年下敏腕パイロットは想い焦がれた政略妻をこの手で愛して離さない
「お前は昔から我慢しすぎだ。俺がいないと、お前はダメだろ?」
まるで決めつけるような言葉に、私は戸惑いながら兄さまを見つめた。
「征爾兄さま……どうしたんですか?」
いつも冷静で、私のことを遠くから見守るだけだった兄さまが、こんなふうに感情を露わにするなんて。そのとき、不意にドアが開いた。
「失礼します」
入ってきたのは、数人の客室乗務員の女性たちだった。私たちの様子を見て、一瞬驚いたように目を丸くした後、「すみません!」と声をそろえて謝り、そそくさと部屋を出ていく。
「あの、違う……」
絶対に誤解をされた――。

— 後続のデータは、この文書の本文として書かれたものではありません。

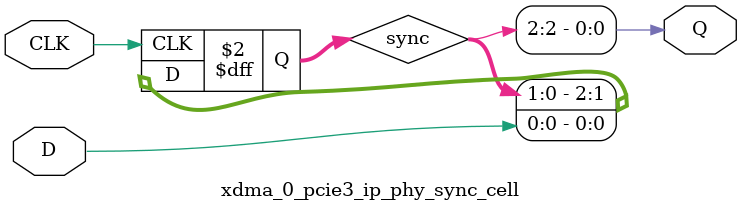
<source format=v>





`timescale 1ps / 1ps



//-------------------------------------------------------------------------------------------------
//  Synchronizer Library Module
//-------------------------------------------------------------------------------------------------
module xdma_0_pcie3_ip_phy_sync_cell #
(
    parameter integer STAGE = 2
)
(
    //-------------------------------------------------------------------------- 
    //  Input Ports
    //-------------------------------------------------------------------------- 
    input                               CLK,
    input                               D,
    
    //-------------------------------------------------------------------------- 
    //  Output Ports
    //-------------------------------------------------------------------------- 
    output                              Q
);

    //-------------------------------------------------------------------------- 
    //  Synchronized Signals
    //--------------------------------------------------------------------------  
    (* KEEP = "TRUE", ASYNC_REG = "TRUE", SHIFT_EXTRACT = "NO" *) reg [STAGE:0] sync;                                                            



//--------------------------------------------------------------------------------------------------
//  Synchronizier
//--------------------------------------------------------------------------------------------------
always @ (posedge CLK)
begin

    sync <= {sync[(STAGE-1):0], D};
            
end   



//--------------------------------------------------------------------------------------------------
//  Generate Output
//--------------------------------------------------------------------------------------------------
assign Q = sync[STAGE];


endmodule


</source>
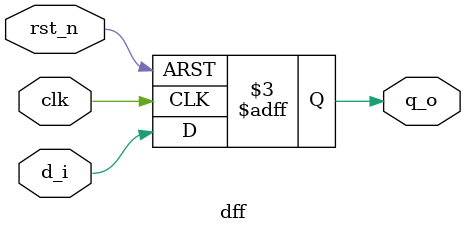
<source format=v>
module dff(
  input wire clk,
  input wire rst_n,

  input wire d_i,
  output reg q_o
);

  always@(posedge clk or negedge rst_n) begin

    if(rst_n == 1'b0) begin
      q_o <= 1'b0;
    end else begin
      q_o <= d_i;
    end

  end

endmodule

</source>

咄嗟にそう思ったものの、すでに遅い。
「征爾兄さま、私は大丈夫だから。心配しないで」
それだけを言い残し、私は兄さまの手をそっとほどいて会議室を出た。
廊下に出ると、さっきの客室乗務員たちが小声でなにかを話しているのが聞こえてくる。おそらく、さっきの状況を見て勘ぐっているのだろう。
ここでどんなことを言っても無駄だ。